Living in a PRISM State
Q and A with New York Institute of Technology Professor about the recent NSA surveillance leak:
what does it mean for me?
In an interview with New York Insitiute of Technology's Babak Beheshti, Associate Dean and Professor, School of Engineering and Computing Sciences explained the details of the recent data surveillance controversy leaked by whistleblower Edward Snowden, and what it could mean for the average citizen.
What are the basics of PRISM and how does it work?

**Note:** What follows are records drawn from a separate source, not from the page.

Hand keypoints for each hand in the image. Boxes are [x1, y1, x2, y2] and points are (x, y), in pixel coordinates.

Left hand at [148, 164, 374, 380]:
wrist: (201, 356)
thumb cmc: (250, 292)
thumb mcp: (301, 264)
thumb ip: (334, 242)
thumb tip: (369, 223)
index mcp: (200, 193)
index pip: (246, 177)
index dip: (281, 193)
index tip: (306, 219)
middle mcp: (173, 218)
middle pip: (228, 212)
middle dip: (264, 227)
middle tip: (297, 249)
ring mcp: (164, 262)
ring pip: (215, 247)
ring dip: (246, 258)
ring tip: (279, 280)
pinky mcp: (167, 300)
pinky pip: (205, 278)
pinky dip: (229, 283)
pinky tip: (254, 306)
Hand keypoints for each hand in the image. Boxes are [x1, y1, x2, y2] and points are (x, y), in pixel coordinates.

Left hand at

PRISM is a system that the National Security Agency (NSA) uses through nine popular Internet servers. The access is authorized by Congress by the Foreign Intelligence Surveillance Act (FISA) Amendments enacted in 2008. The released classified Powerpoint presentation indicated that PRISM enables collection directly from the servers of Yahoo, Microsoft, Facebook, etc. We also know in the past few days, the officers and spokespeople from the various internet providers have vehemently denied NSA's unfettered access to their servers. The major technology companies have systems that involve access to data under individual FISA request -- they will send a request to company X and say they need info on an individual or group Y. The scope is still unknown to us. The requests are reviewed by the companies. Once a request is reviewed, that info is transmitted directly to NSA. Now from all of the info available and the very clear statements coming from offices of these companies, this information is not sent automatically or in bulk.
What are the misconceptions of PRISM and the NSA circulating?

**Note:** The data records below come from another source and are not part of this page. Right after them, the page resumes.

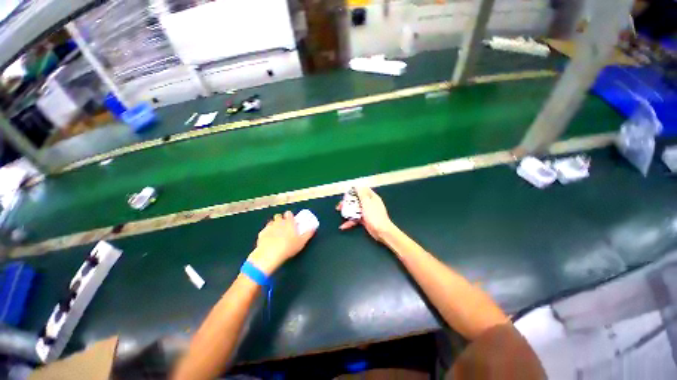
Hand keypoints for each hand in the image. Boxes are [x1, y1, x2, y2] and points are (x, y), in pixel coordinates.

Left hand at [248, 211, 315, 274]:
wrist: (269, 255)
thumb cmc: (288, 247)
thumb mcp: (302, 242)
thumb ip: (308, 234)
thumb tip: (313, 228)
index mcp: (288, 222)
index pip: (289, 214)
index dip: (290, 216)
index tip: (292, 221)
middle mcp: (278, 222)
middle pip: (278, 216)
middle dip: (280, 219)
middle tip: (284, 227)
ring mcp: (268, 227)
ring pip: (271, 222)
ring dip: (273, 225)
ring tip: (276, 233)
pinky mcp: (261, 234)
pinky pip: (264, 230)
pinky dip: (266, 233)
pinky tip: (268, 239)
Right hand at [337, 187, 395, 241]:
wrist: (381, 231)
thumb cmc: (375, 216)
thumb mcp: (367, 203)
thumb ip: (362, 194)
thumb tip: (358, 186)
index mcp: (372, 197)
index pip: (362, 190)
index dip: (354, 191)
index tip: (346, 194)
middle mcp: (369, 204)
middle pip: (356, 200)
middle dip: (347, 202)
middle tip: (340, 205)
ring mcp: (367, 212)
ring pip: (355, 209)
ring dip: (347, 211)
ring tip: (339, 212)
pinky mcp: (365, 220)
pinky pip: (356, 219)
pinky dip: (350, 222)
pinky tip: (343, 226)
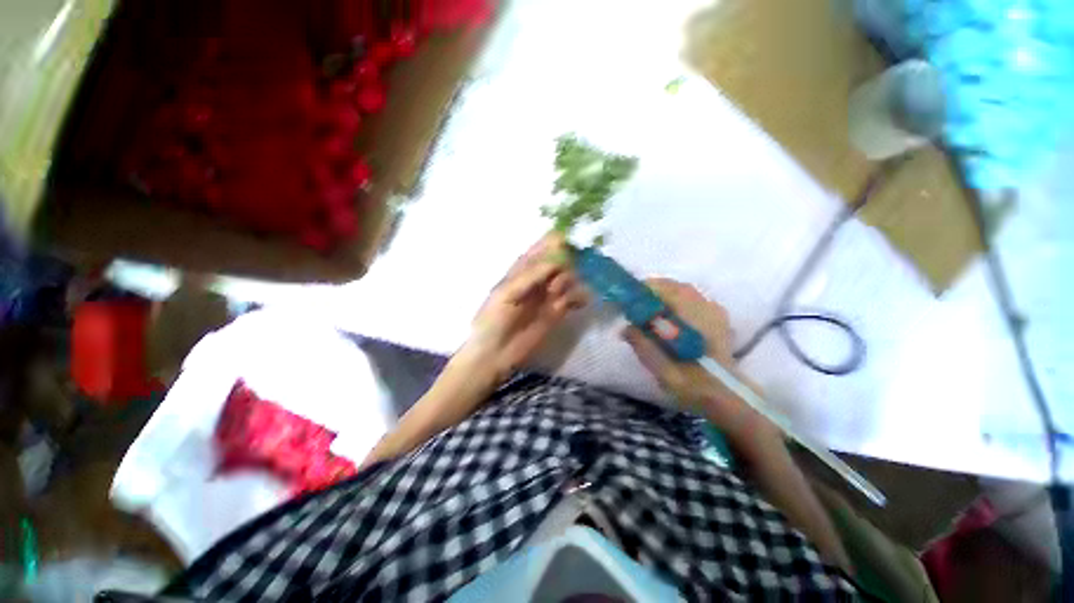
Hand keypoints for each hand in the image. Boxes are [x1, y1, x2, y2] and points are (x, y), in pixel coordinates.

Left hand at [462, 233, 588, 380]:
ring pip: (572, 276)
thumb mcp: (506, 293)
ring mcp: (551, 293)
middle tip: (558, 279)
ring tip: (557, 297)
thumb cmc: (493, 320)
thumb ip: (531, 275)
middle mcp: (540, 277)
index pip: (546, 245)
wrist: (495, 354)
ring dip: (571, 281)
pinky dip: (581, 296)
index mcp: (524, 267)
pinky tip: (579, 303)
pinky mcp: (559, 310)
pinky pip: (576, 297)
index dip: (560, 242)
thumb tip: (559, 259)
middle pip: (564, 258)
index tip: (571, 246)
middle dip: (568, 263)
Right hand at [621, 279, 775, 438]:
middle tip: (636, 307)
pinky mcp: (719, 318)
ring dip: (665, 297)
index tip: (629, 301)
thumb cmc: (692, 384)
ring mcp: (715, 311)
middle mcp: (706, 307)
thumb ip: (641, 344)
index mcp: (692, 316)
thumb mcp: (660, 368)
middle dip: (653, 293)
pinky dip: (678, 303)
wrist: (727, 397)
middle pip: (674, 287)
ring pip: (685, 292)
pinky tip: (670, 319)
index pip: (664, 289)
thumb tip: (624, 328)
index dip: (643, 291)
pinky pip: (694, 300)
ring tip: (651, 312)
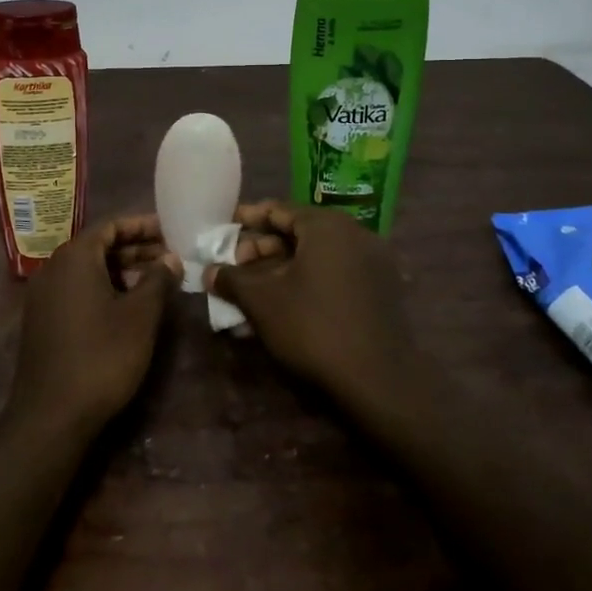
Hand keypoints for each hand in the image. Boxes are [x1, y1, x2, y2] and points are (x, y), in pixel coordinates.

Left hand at [8, 215, 178, 432]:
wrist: (51, 415)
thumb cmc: (101, 356)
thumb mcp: (139, 316)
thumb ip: (158, 280)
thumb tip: (171, 258)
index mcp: (74, 257)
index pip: (111, 226)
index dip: (142, 226)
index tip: (170, 230)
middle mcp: (53, 267)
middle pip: (98, 246)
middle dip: (135, 249)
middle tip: (169, 256)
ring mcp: (43, 295)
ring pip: (88, 269)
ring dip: (121, 270)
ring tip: (156, 281)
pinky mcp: (42, 319)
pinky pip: (77, 289)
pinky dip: (103, 288)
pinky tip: (128, 305)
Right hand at [212, 202, 425, 408]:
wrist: (379, 380)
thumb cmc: (313, 327)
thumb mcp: (263, 302)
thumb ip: (233, 280)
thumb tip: (209, 272)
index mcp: (327, 226)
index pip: (280, 210)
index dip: (250, 217)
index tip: (227, 225)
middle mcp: (355, 234)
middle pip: (300, 232)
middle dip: (264, 248)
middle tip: (237, 265)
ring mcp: (374, 263)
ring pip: (317, 256)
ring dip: (284, 268)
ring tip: (256, 288)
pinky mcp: (382, 290)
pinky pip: (336, 273)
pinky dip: (309, 280)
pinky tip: (287, 303)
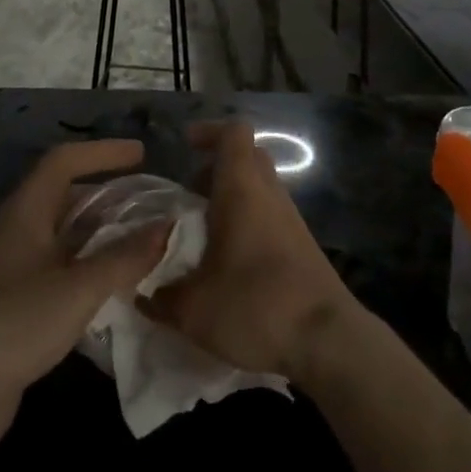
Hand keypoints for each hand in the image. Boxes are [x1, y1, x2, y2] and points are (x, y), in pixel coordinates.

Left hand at [0, 139, 168, 468]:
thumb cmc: (16, 322)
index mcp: (25, 211)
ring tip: (142, 242)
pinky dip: (90, 267)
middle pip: (65, 196)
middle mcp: (17, 231)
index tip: (141, 155)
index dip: (103, 152)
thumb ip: (125, 257)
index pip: (64, 161)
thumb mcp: (79, 287)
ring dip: (102, 233)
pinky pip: (61, 268)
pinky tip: (117, 286)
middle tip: (149, 204)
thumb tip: (167, 226)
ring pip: (65, 235)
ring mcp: (14, 268)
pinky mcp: (16, 303)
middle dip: (108, 194)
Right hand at [142, 119, 359, 380]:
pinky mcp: (302, 246)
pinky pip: (270, 215)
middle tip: (189, 191)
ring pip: (260, 187)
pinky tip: (228, 259)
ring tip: (203, 230)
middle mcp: (269, 194)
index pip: (233, 133)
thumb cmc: (256, 305)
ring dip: (233, 196)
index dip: (209, 131)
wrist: (328, 340)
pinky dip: (248, 222)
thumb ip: (162, 298)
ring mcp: (291, 219)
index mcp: (242, 189)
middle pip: (248, 157)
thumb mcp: (194, 309)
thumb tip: (142, 294)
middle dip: (217, 166)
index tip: (185, 146)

There's the idea that NSA has direct access to the servers. Based on all of the statements made, we don't have any evidence that NSA has automatic access.
Is this legal or Constitutional?
As far as legal, as I said these are all under the auspices of the FISA Act Amendments enacted by Congress. The act is currently being reviewed by committees in Congress. It appears that they are following the rule of the law. Whether it is constitutional or not, remains to be seen. The constitutionality is to be determined by the U.S. Supreme Court.
How does the data collection and surveillance work?
We live in a day and age where every single electronic transaction -- credit card charges communication, email, searches etc. All of these transactions are very clearly tagged and identified so they are always associated with the individual. There is no such thing as anonymity anymore. All of this data is stored somewhere. The question remains who and in what capacity will they use that information. The question is policy as opposed to technology.
How easy it is to access data like this even on a small scale?
I would say if there's a will, there's a way. The homeland security department runs a national clearinghouse of cyber threat info every year. In 2007, the United States received 12,000 cyber incident reports, and that number doubled in 2009. In 2012, it quadrupled. The energy company, BT, said it suffers 50 million attempts per day. The Pentagon reports 10 million attempts per day. There is a constant barrage of attempts to gain access to stored information.
How many attempts are successful?
I don't have data on that but one could imagine, based on those huge numbers, even if a small percentage are successful, we are still looking at large numbers.
Can someone who works for the NSA take our private information?
Once you have access, yes, you have access, in terms of being able to view the information. Whether they can freely download it and take the information off-site is another thing entirely, like Snowden was able to do.
Were you surprised that the whistleblower Snowden could take information away from site?
These high profile cases are always surprising. It speaks to the gaps in the protocol that allow it to happen. There are many factors that go into making sure to lock the system and inform supervisors if unauthorized info has been accessed or downloaded
What can the average everyday citizen do to help themselves with this?
Other than the regular things we hear like not divulging information electronically unless necessary?But unless you live under a rock, everything we do and every phone call is easily traced to individuals. One's information can be available upon request to someone somewhere.
Would you compare this type of surveillance to a Big-Brother-esque state?
I would not be that concerned because the comparison should be broken down into two components: technology and policy. The technology obviously exists today that did in Orwell's "1984," but to make the leak and immediately conclude that government infrastructures are in place to spy on us, simply based on the plot of "1984," is not realistic based on the policy today.